The huge jabs I’d anticipated turned out to be almost imperceptible, and I must stress, I hate injections. Dr Perry is a man at one with a needle. Striking the fine line between reassuring, patient and no-nonsense, he’s not given to indulge irrational concerns. Which is, in itself, reassuring.
After carefully examining my face, and how it moved, Dr Perry injected maybe 12 miniscule sites across my forehead. I’d researched the procedure a little beforehand and thought I’d need anaesthetic cream, but I actually couldn’t feel a thing. And bear in mind dear reader, I’m a massive, full-blown, overgrown baby. There was only one jab that I even felt enough to say ouch, despite—just trust me on this—a unicorn blowing cotton-wool kittens the wrong way being able to hurt me.
Any result/change takes at least a week to show, and despite being in my thirties, I genuinely had no pre-existing wrinkles—to the point that friends/other dermatologists had wrongly speculated that I’d had Botox already. But from my understanding, Botox is best used as a preventative measure.

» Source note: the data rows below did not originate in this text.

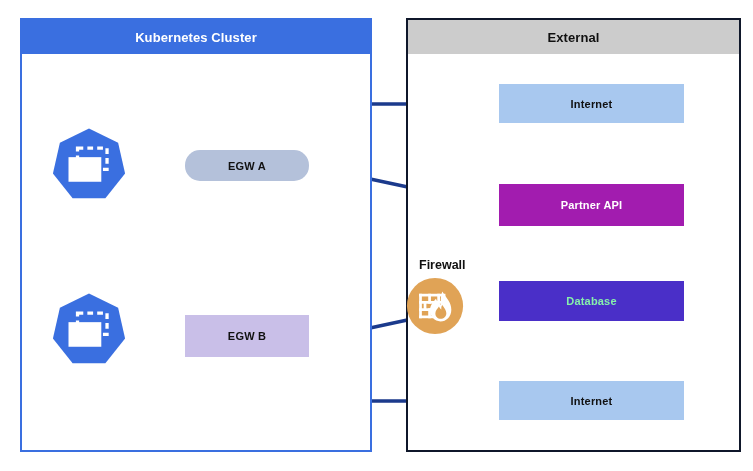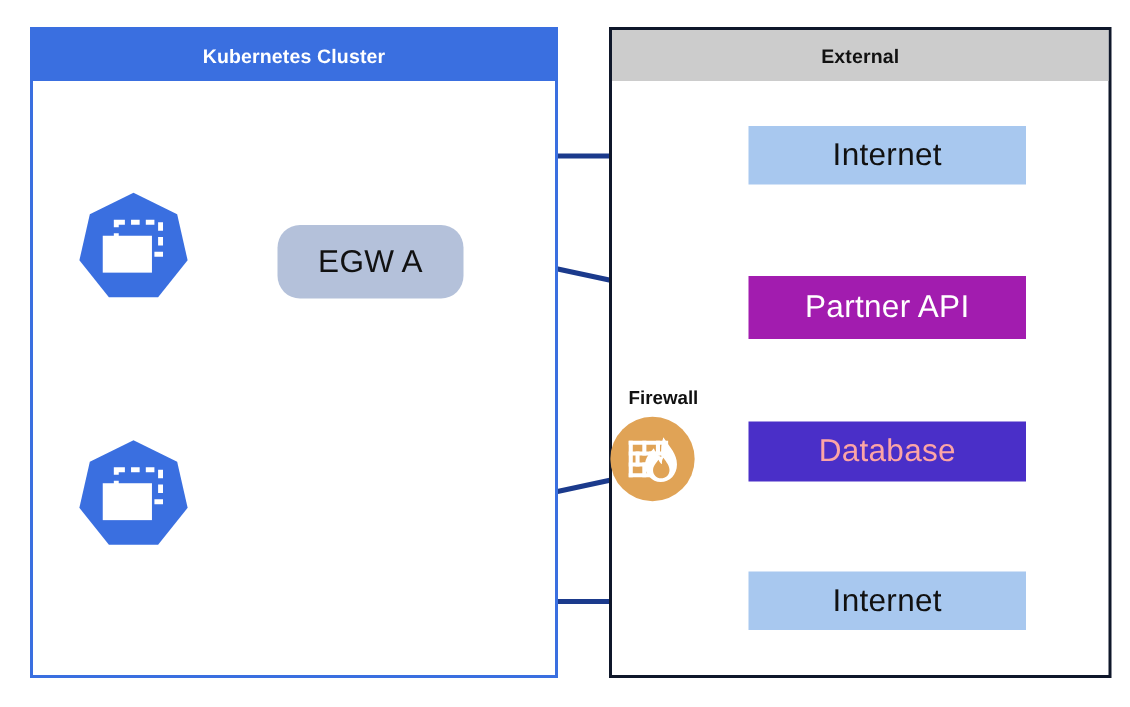--- a/index.html
+++ b/index.html
@@ -61,43 +61,43 @@
     color: #111111;
   }
 
   
   .node-box {
     position: absolute;
     box-sizing: border-box;
     display: flex;
     align-items: center;
     justify-content: center;
-    font-weight: normal;
-    font-size: 21px;
+    font-weight: bold;
+    font-size: 11px;
     letter-spacing: 0.2px;
   }
   .box-egw-a {
-    left: 185px; top: 150px; width: 124px; height: 49px;
+    left: 185px; top: 150px; width: 124px; height: 31px;
     background: #b4c1da; color: #111111; border-radius: 15px;
   }
   .box-egw-b {
     left: 185px; top: 315px; width: 124px; height: 42px;
     background: #c9bfe8; color: #111111;
   }
   .box-internet-top {
     left: 499px; top: 84px; width: 185px; height: 39px;
     background: #a8c8ef; color: #111111;
   }
   .box-partner-api {
     left: 499px; top: 184px; width: 185px; height: 42px;
     background: #a21caf; color: #ffffff;
   }
   .box-database {
     left: 499px; top: 281px; width: 185px; height: 40px;
-    background: #4a2fc8; color: #fca5a5;
+    background: #4a2fc8; color: #86efac;
   }
   .box-internet-bottom {
     left: 499px; top: 381px; width: 185px; height: 39px;
     background: #a8c8ef; color: #111111;
   }
 
   
   .k8s-icon {
     position: absolute;
     width: 82px;
@@ -186,20 +186,23 @@
   <svg class="k8s-icon k8s-b" viewBox="0 0 100 100" aria-hidden="true">
     <path d="M50 3 L85.5 20.5 L94 58 L70 88 L30 88 L6 58 L14.5 20.5 Z" fill="#3a6fe0"></path>
     <rect x="36" y="27" width="36" height="26" fill="none" stroke="#ffffff" stroke-width="4" stroke-dasharray="7,5"></rect>
     <rect x="26" y="39" width="38" height="28" fill="#ffffff" stroke="#ffffff" stroke-width="2"></rect>
   </svg>
 
   <div class="node-box box-egw-a">
     <span>EGW A</span>
   </div>
 
+  <div class="node-box box-egw-b">
+    <span>EGW B</span>
+  </div>
 
   <div class="node-box box-internet-top">
     <span>Internet</span>
   </div>
 
   <div class="node-box box-partner-api">
     <span>Partner API</span>
   </div>
 
   <div class="node-box box-database">

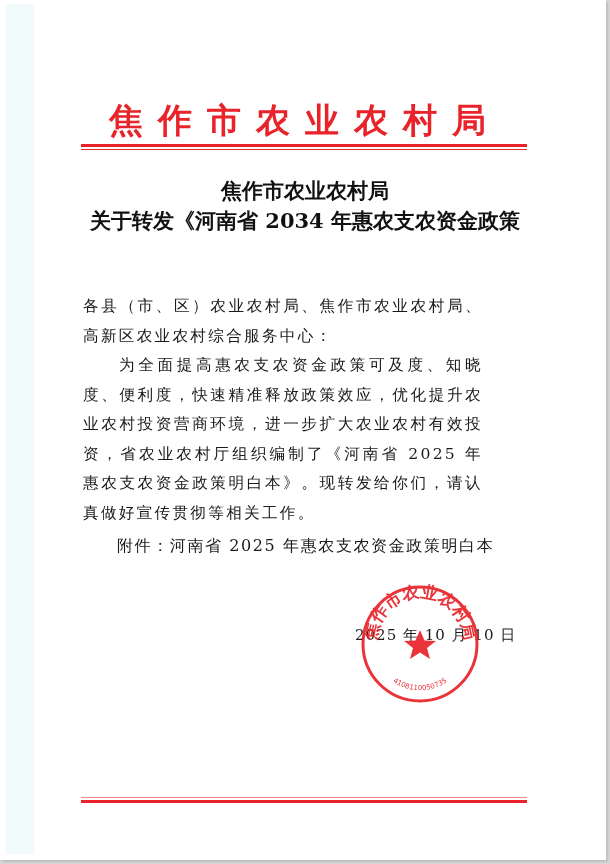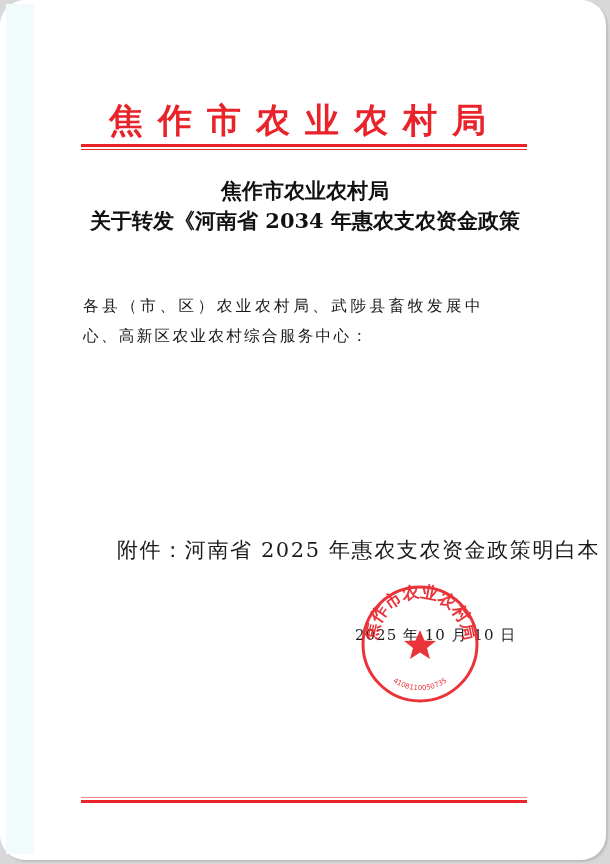--- a/index.html
+++ b/index.html
@@ -4,21 +4,20 @@
 <style>
   html, body { margin: 0; padding: 0; }
   body {
     width: 610px; height: 864px; background: #d8d8d8; position: relative; overflow: hidden;
     font-family: "DejaVu Serif", serif;
   }
   .page {
     position: absolute; left: 0; top: 0; width: 606px; height: 860px;
     background: #ffffff;
     box-shadow: 2px 2px 2px #bdbdbd;
-    border-radius: 25px;
   }
   .page-tint {
     position: absolute; left: 6px; top: 4px; width: 28px; height: 850px;
     background: #f2fbfc;
   }
   .masthead {
     position: absolute; left: 80px; top: 100px; width: 450px; text-align: center;
     color: #e8232a; font-family: "DejaVu Serif", serif; font-weight: bold;
     font-size: 34px; letter-spacing: 15px; line-height: 40px;
   }
@@ -32,21 +31,21 @@
   }
   .body-text {
     position: absolute; left: 83px; top: 292px; width: 400px;
     font-family: "DejaVu Serif", serif; font-size: 15.6px; line-height: 29.5px; color: #1a1a1a;
     letter-spacing: 2.3px;
   }
   .body-text p { margin: 0; text-align: justify; }
   .indent { text-indent: 36px; }
   .attachment {
     position: absolute; left: 117px; top: 536px;
-    font-family: "DejaVu Serif", serif; font-size: 21px; letter-spacing: 1.6px; color: #1a1a1a;
+    font-family: "DejaVu Serif", serif; font-size: 16px; letter-spacing: 1.6px; color: #1a1a1a;
   }
   .date {
     position: absolute; left: 355px; top: 626px; z-index: 2;
     font-family: "DejaVu Serif", serif; font-size: 15px; color: #1a1a1a; letter-spacing: 1px;
   }
   .seal { position: absolute; left: 358px; top: 582px; width: 124px; height: 124px; z-index: 3; opacity: 0.92; }
 </style>
 </head>
 <body>
 
@@ -60,21 +59,22 @@
       <div class="gap"></div>
       <div class="thin"></div>
   </div>
 
   <div class="doc-title">
     <div>焦作市农业农村局</div>
     <div>关于转发《河南省 2034 年惠农支农资金政策</div>
   </div>
 
   <div class="body-text">
-    <p>各县（市、区）农业农村局、武陟县畜牧发展中心、高新区农业农村综合服务中心：</p>
+    <p>各县（市、区）农业农村局、焦作市农业农村局、高新区农业农村综合服务中心：</p>
+    <p class="indent">为全面提高惠农支农资金政策可及度、知晓度、便利度，快速精准释放政策效应，优化提升农业农村投资营商环境，进一步扩大农业农村有效投资，省农业农村厅组织编制了《河南省 2025 年惠农支农资金政策明白本》。现转发给你们，请认真做好宣传贯彻等相关工作。</p>
   </div>
 
   <div class="attachment">附件：河南省 2025 年惠农支农资金政策明白本</div>
 
   <div class="date">2025 年 10 月 10 日</div>
 
   <svg class="seal" viewBox="0 0 124 124">
     <defs>
       <path id="arcTop" d="M 22 78 A 44 44 0 1 1 102 78" fill="none"></path>
       <path id="arcBot" d="M 30 96 A 48 48 0 0 0 94 96" fill="none"></path>

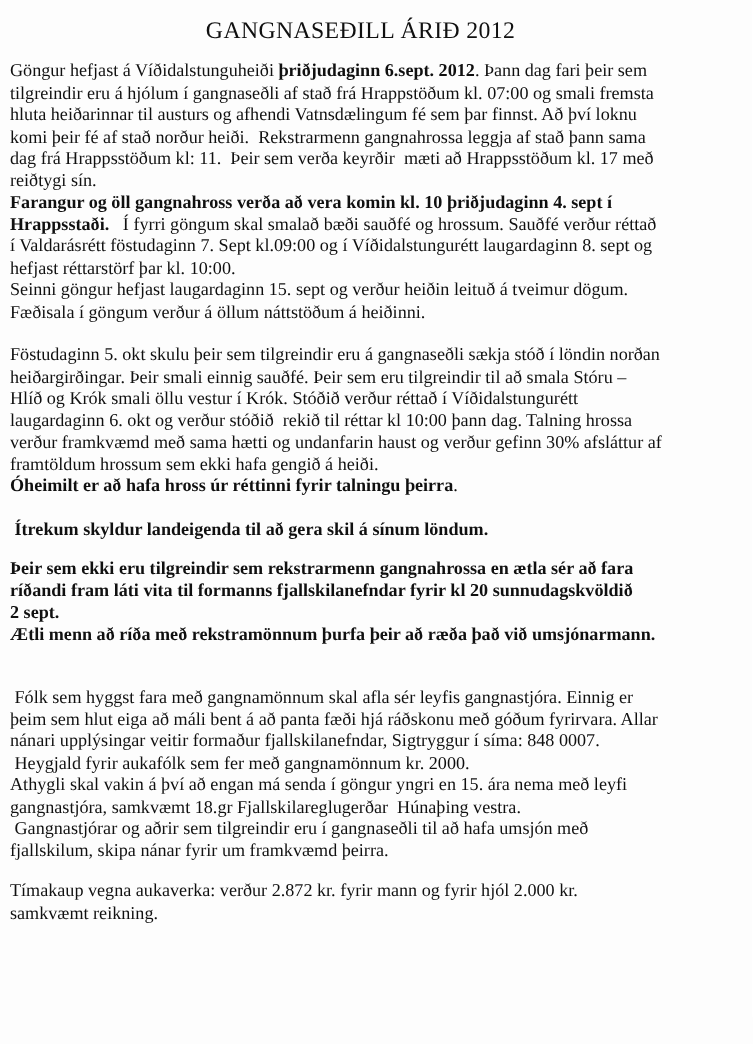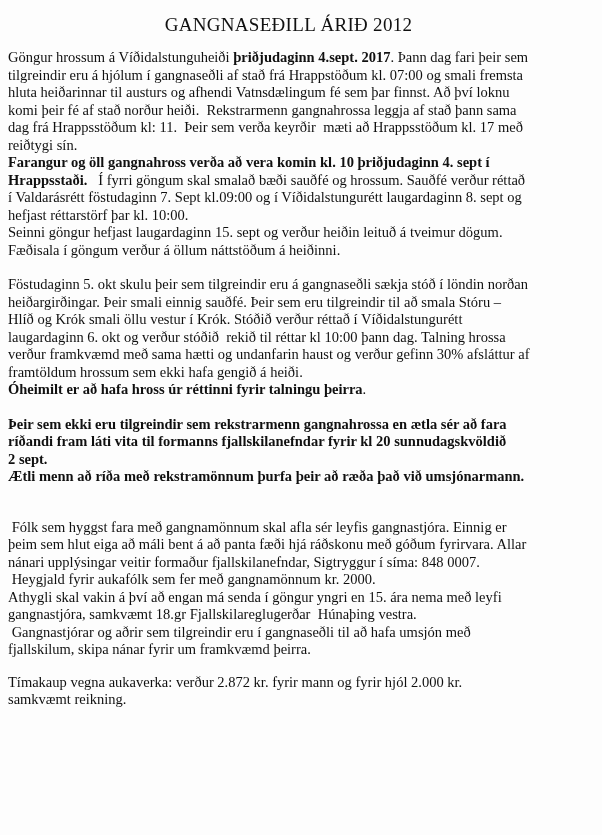--- a/index.html
+++ b/index.html
@@ -43,40 +43,40 @@
   .doc-body p[data-name="extra-people-paragraph"]  { margin-top: 33px; }
   .doc-body p[data-name="overtime-pay-paragraph"]  { margin-top: 15px; }
   .bold { font-weight: bold; }
 </style>
 </head>
 <body>
 
 <div class="page" data-name="scanned-document-page">
   <div class="doc-title" data-name="document-title">GANGNASEÐILL ÁRIÐ 2012</div>
   <div class="doc-body" data-name="document-body">
-      <p data-name="opening-schedule-paragraph"><span data-name="text-run">Göngur hrossum á Víðidalstunguheiði </span><span data-name="bold-text-run" class="bold">þriðjudaginn 4.sept. 2017</span><span data-name="text-run">. Þann dag fari þeir sem
+      <p data-name="opening-schedule-paragraph"><span data-name="text-run">Göngur hefjast á Víðidalstunguheiði </span><span data-name="bold-text-run" class="bold">þriðjudaginn 6.sept. 2012</span><span data-name="text-run">. Þann dag fari þeir sem
 tilgreindir eru á hjólum í gangnaseðli af stað frá Hrappstöðum kl. 07:00 og smali fremsta
 hluta heiðarinnar til austurs og afhendi Vatnsdælingum fé sem þar finnst. Að því loknu
 komi þeir fé af stað norður heiði.  Rekstrarmenn gangnahrossa leggja af stað þann sama
 dag frá Hrappsstöðum kl: 11.  Þeir sem verða keyrðir  mæti að Hrappsstöðum kl. 17 með
 reiðtygi sín.
 </span><span data-name="bold-text-run" class="bold">Farangur og öll gangnahross verða að vera komin kl. 10 þriðjudaginn 4. sept í
 Hrappsstaði.</span><span data-name="text-run">   Í fyrri göngum skal smalað bæði sauðfé og hrossum. Sauðfé verður réttað
 í Valdarásrétt föstudaginn 7. Sept kl.09:00 og í Víðidalstungurétt laugardaginn 8. sept og
 hefjast réttarstörf þar kl. 10:00.
 Seinni göngur hefjast laugardaginn 15. sept og verður heiðin leituð á tveimur dögum.
 Fæðisala í göngum verður á öllum náttstöðum á heiðinni.</span></p>
       <p data-name="october-stod-roundup-paragraph"><span data-name="text-run">Föstudaginn 5. okt skulu þeir sem tilgreindir eru á gangnaseðli sækja stóð í löndin norðan
 heiðargirðingar. Þeir smali einnig sauðfé. Þeir sem eru tilgreindir til að smala Stóru –
 Hlíð og Krók smali öllu vestur í Krók. Stóðið verður réttað í Víðidalstungurétt
 laugardaginn 6. okt og verður stóðið  rekið til réttar kl 10:00 þann dag. Talning hrossa
 verður framkvæmd með sama hætti og undanfarin haust og verður gefinn 30% afsláttur af
 framtöldum hrossum sem ekki hafa gengið á heiði.
 </span><span data-name="bold-text-run" class="bold">Óheimilt er að hafa hross úr réttinni fyrir talningu þeirra</span><span data-name="text-run">.</span></p>
-      <p data-name="homeland-roundup-paragraph"></p>
+      <p data-name="homeland-roundup-paragraph"><span data-name="bold-text-run" class="bold"> Ítrekum skyldur landeigenda til að gera skil á sínum löndum.</span></p>
       <p data-name="riders-notice-paragraph"><span data-name="bold-text-run" class="bold">Þeir sem ekki eru tilgreindir sem rekstrarmenn gangnahrossa en ætla sér að fara
 ríðandi fram láti vita til formanns fjallskilanefndar fyrir kl 20 sunnudagskvöldið
 2 sept.
 Ætli menn að ríða með rekstramönnum þurfa þeir að ræða það við umsjónarmann.</span></p>
       <p data-name="extra-people-paragraph"><span data-name="text-run"> Fólk sem hyggst fara með gangnamönnum skal afla sér leyfis gangnastjóra. Einnig er
 þeim sem hlut eiga að máli bent á að panta fæði hjá ráðskonu með góðum fyrirvara. Allar
 nánari upplýsingar veitir formaður fjallskilanefndar, Sigtryggur í síma: 848 0007.
  Heygjald fyrir aukafólk sem fer með gangnamönnum kr. 2000.
 Athygli skal vakin á því að engan má senda í göngur yngri en 15. ára nema með leyfi
 gangnastjóra, samkvæmt 18.gr Fjallskilareglugerðar  Húnaþing vestra.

Being IDed at the pub later that night did make me question whether I’d needed it at all, but, good practice is to implement subtle, imperceptible ‘baby Botox’ to stop stress and expression lines forming before they even begin. And if something can be as pain-free as this, can pre-emptively prevent visible ageing before it starts, and is administered so expertly that no one can tell the difference six weeks later, that makes it a win-win-winner for me.
On top of that, I maybe look slightly more lifted—as though I’d had good night’s sleep even on days I haven’t. My face doesn’t feel frozen or different. It’s only on the rare occasions I hadn’t realised I even frowned that I feel a slight presence. Almost like a very soft calming finger is stopping my forehead from contorting into a full-blown grimace.